AVAILABLE DATA Block Start
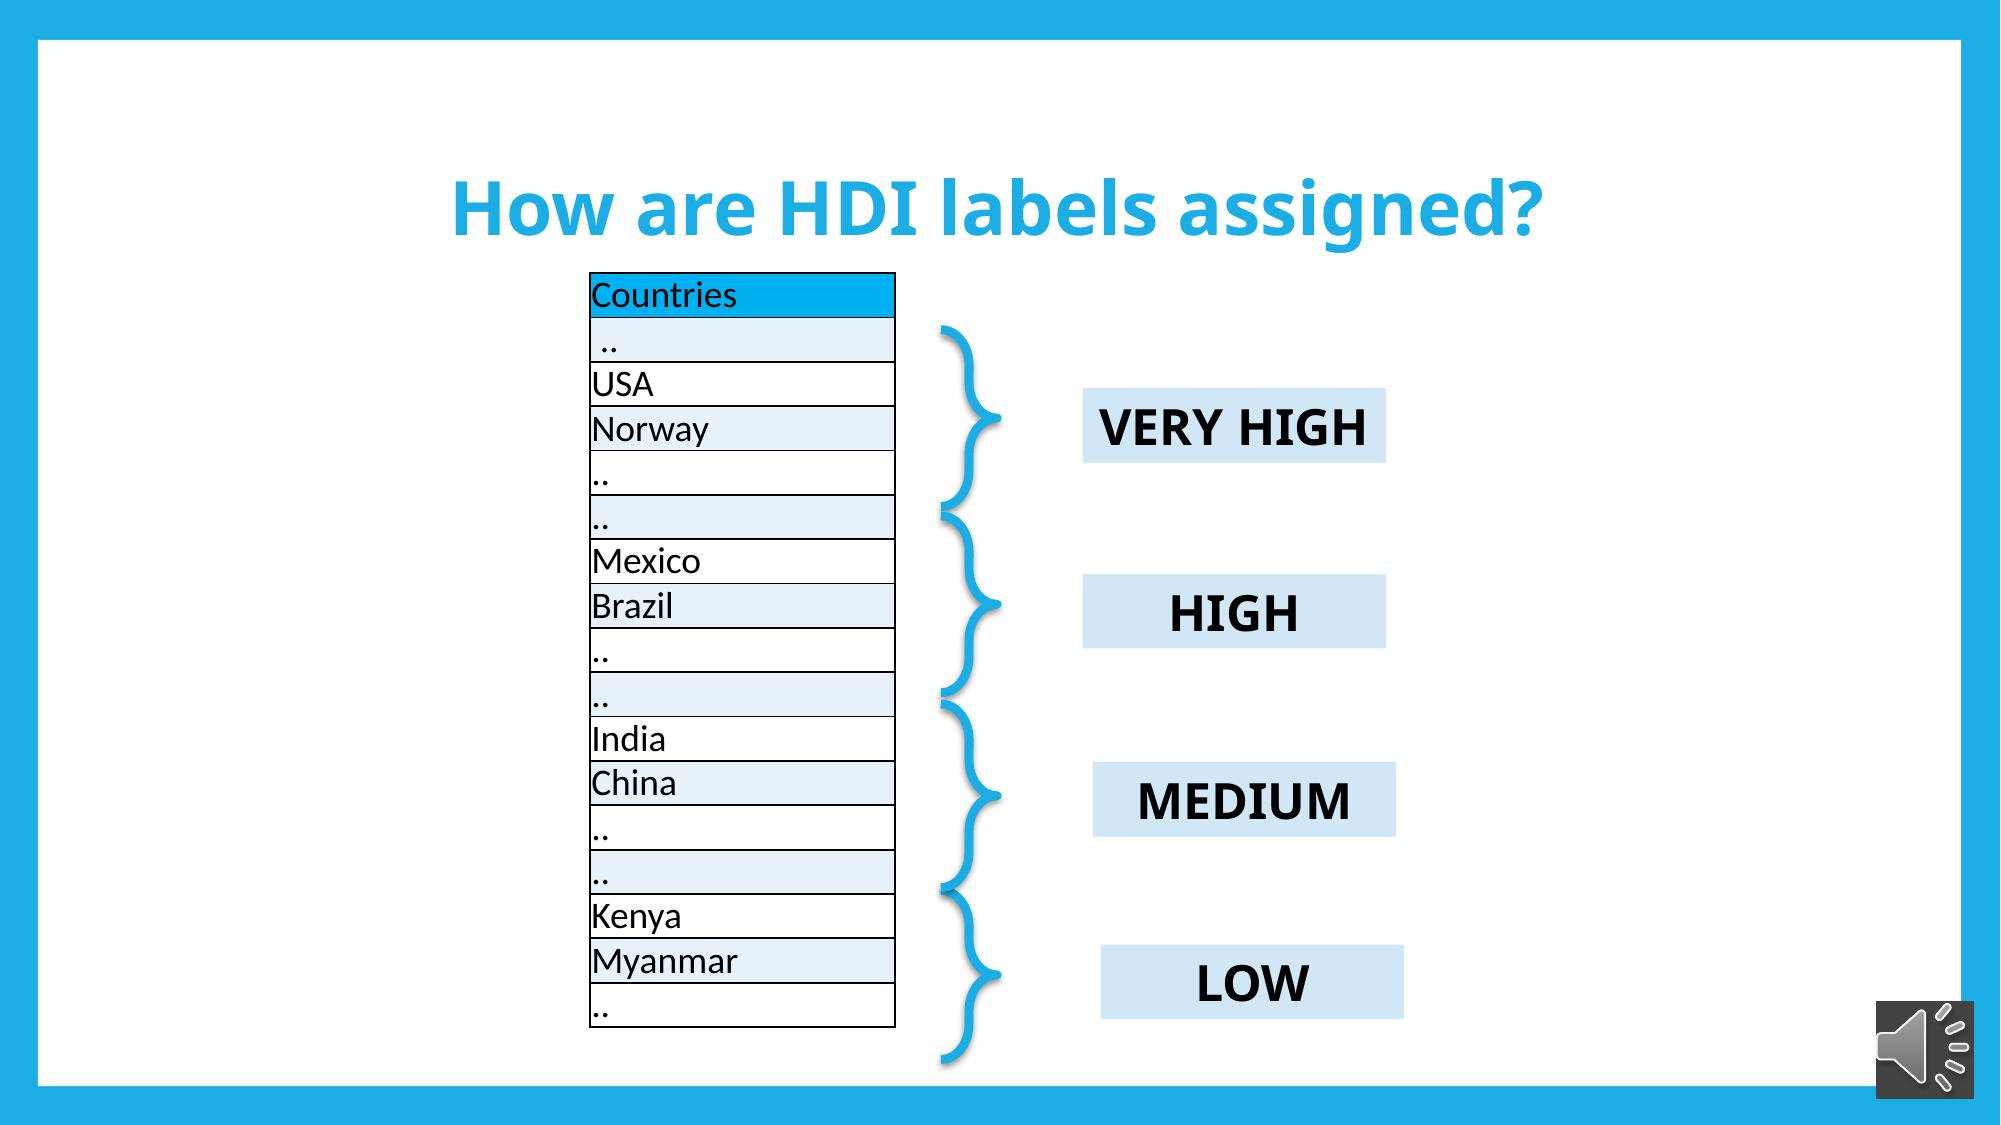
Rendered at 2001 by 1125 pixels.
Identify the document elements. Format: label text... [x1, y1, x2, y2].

title How are HDI labels assigned? [187, 99, 1808, 323]
picture [1874, 999, 1976, 1101]
text_box [940, 325, 1002, 511]
table_cell .. [591, 629, 894, 671]
text_box [940, 893, 1002, 1064]
table_cell Kenya [591, 895, 894, 937]
table_cell .. [591, 851, 894, 893]
table_cell Norway [591, 407, 894, 450]
text_box LOW [1100, 944, 1405, 1020]
table_cell Myanmar [591, 939, 894, 982]
table_cell .. [591, 496, 894, 538]
table_cell Brazil [591, 584, 894, 627]
text_box VERY HIGH [1082, 387, 1387, 463]
table_cell USA [591, 363, 894, 405]
text_box MEDIUM [1092, 761, 1397, 837]
table_cell India [591, 717, 894, 760]
table_cell .. [591, 673, 894, 716]
table_cell China [591, 762, 894, 804]
text_box [940, 511, 1002, 698]
table_cell Mexico [591, 540, 894, 583]
table_cell .. [591, 451, 894, 494]
table_cell .. [591, 984, 894, 1026]
table_cell .. [591, 318, 894, 361]
text_box HIGH [1082, 573, 1387, 649]
table_cell .. [591, 806, 894, 849]
table_header Countries [591, 274, 894, 317]
text_box [940, 699, 1002, 893]
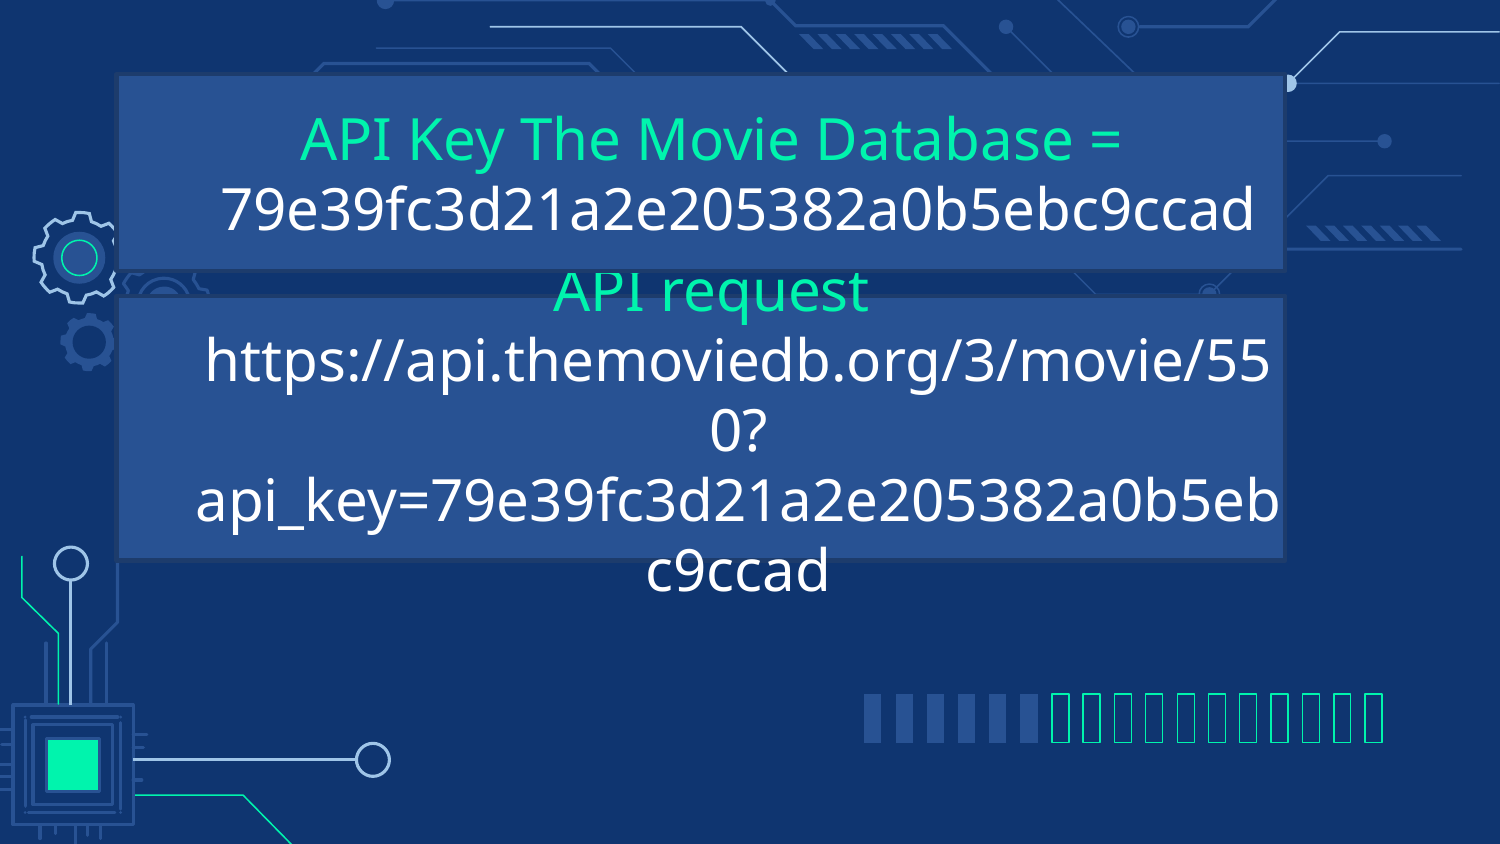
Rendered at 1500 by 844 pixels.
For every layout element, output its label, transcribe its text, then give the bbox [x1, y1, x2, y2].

subtitle API request https://api.themoviedb.org/3/movie/550?api_key=79e39fc3d21a2e205382a0b5ebc9ccad [114, 294, 1287, 563]
text_box API Key The Movie Database = 79e39fc3d21a2e205382a0b5ebc9ccad [114, 72, 1287, 273]
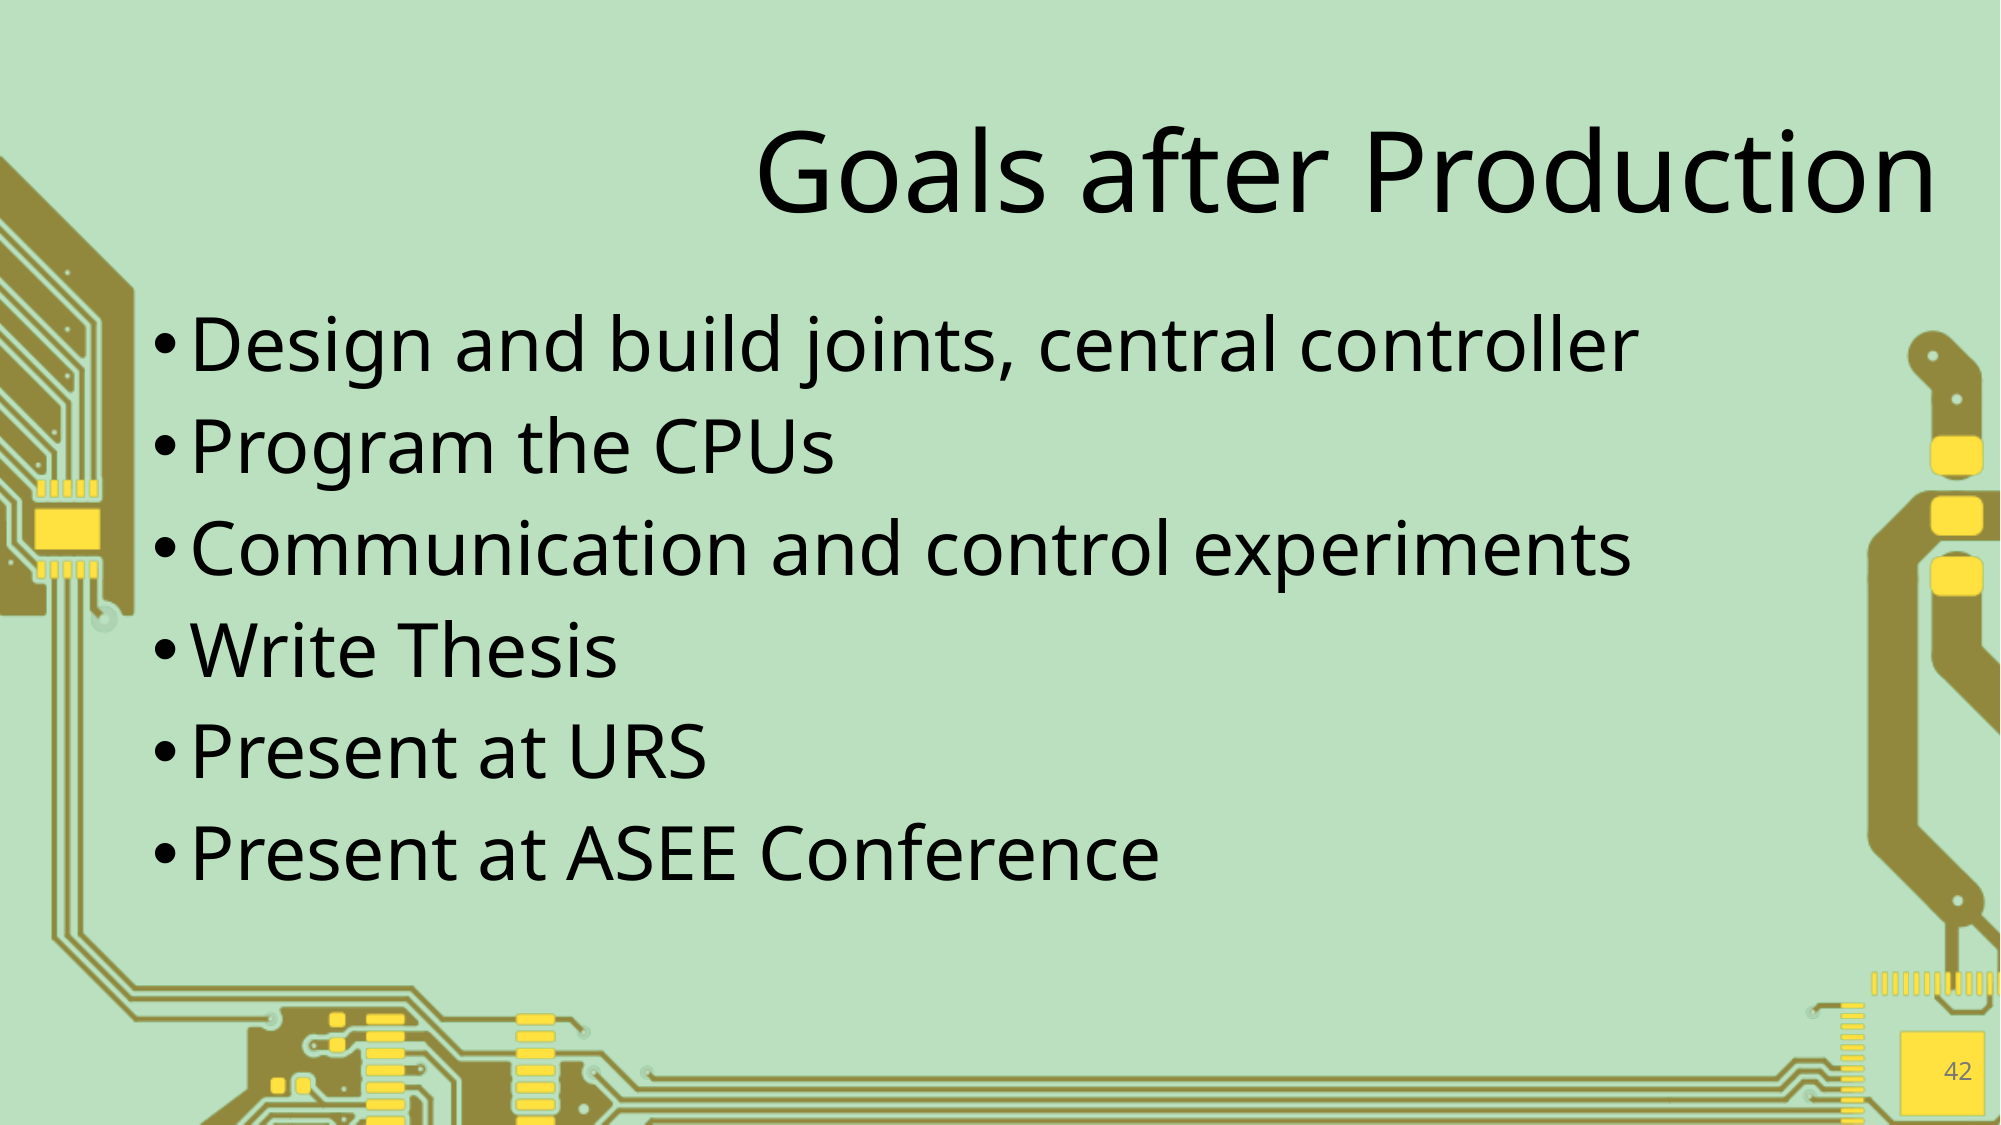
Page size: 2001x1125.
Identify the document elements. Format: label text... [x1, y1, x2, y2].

list Design and build joints, central controller Program the CPUs Communication and control experiments Write Thesis Present at URS Present at ASEE Conference [137, 299, 1863, 984]
title Goals after Production [137, 67, 1956, 285]
slide_number 42 [1895, 1042, 1988, 1103]
picture [0, 0, 2001, 1125]
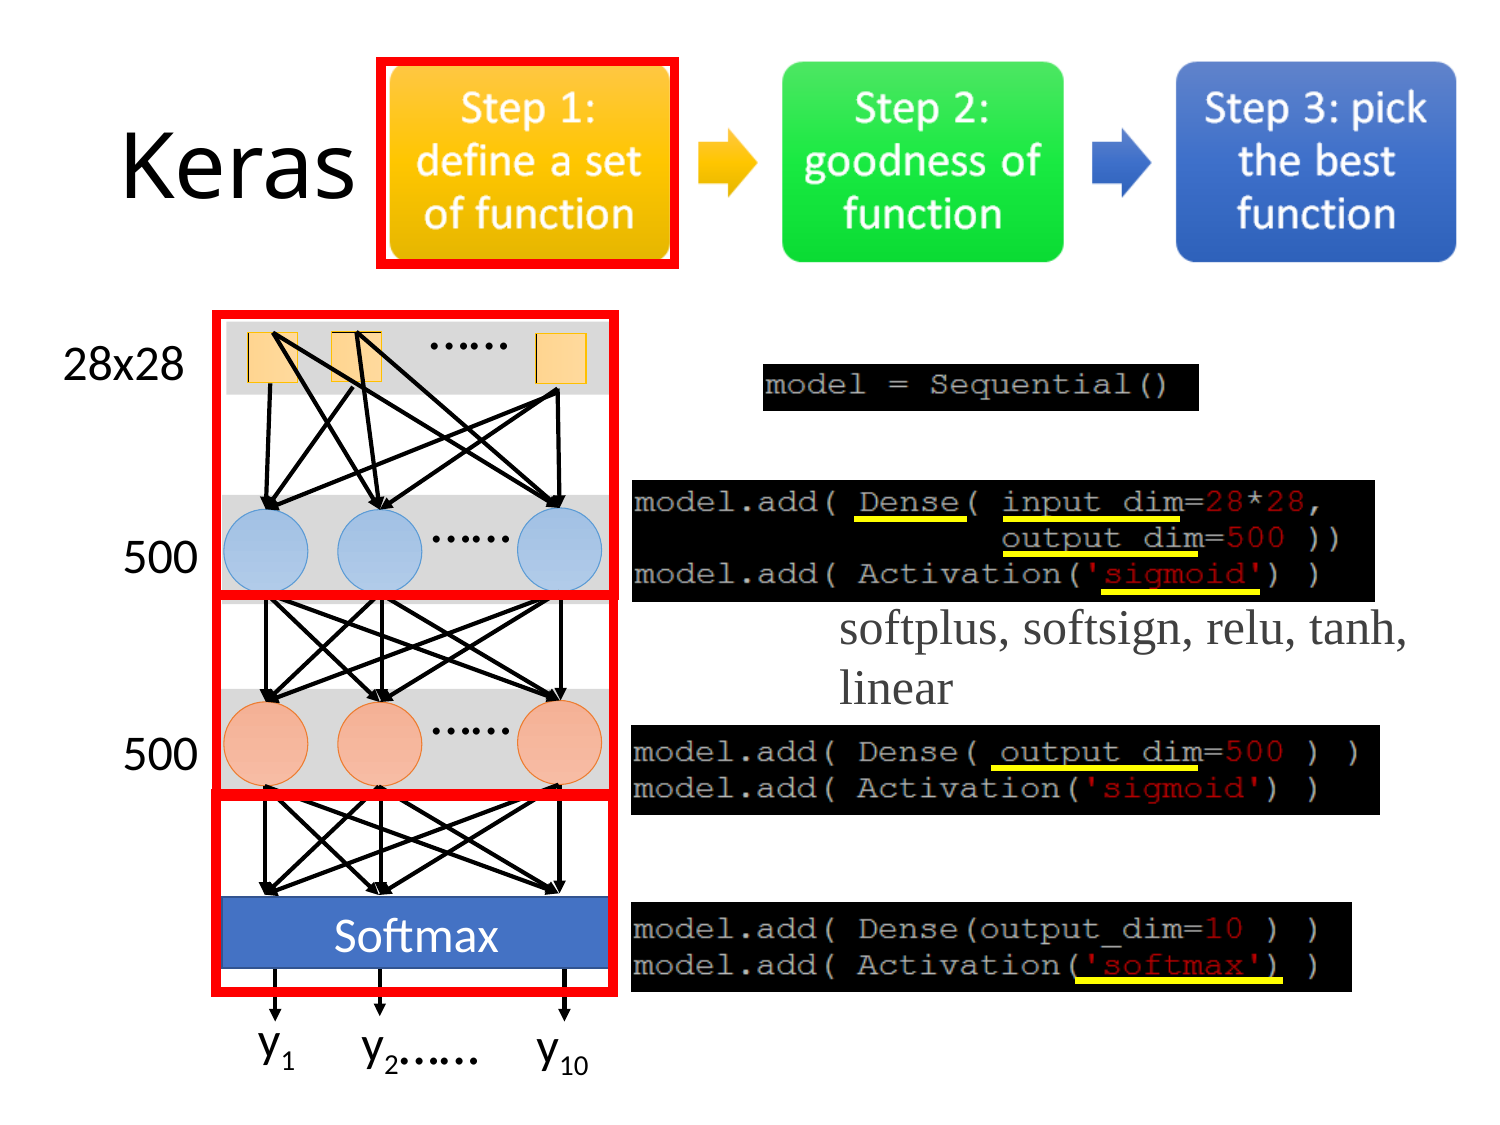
AVAILABLE DATA Block End
### EXERCISE GOAL
Among the entries above, how many lines contain the string "pixels"? Only the number should be given.

### SOLUTION TO THIS TASK
2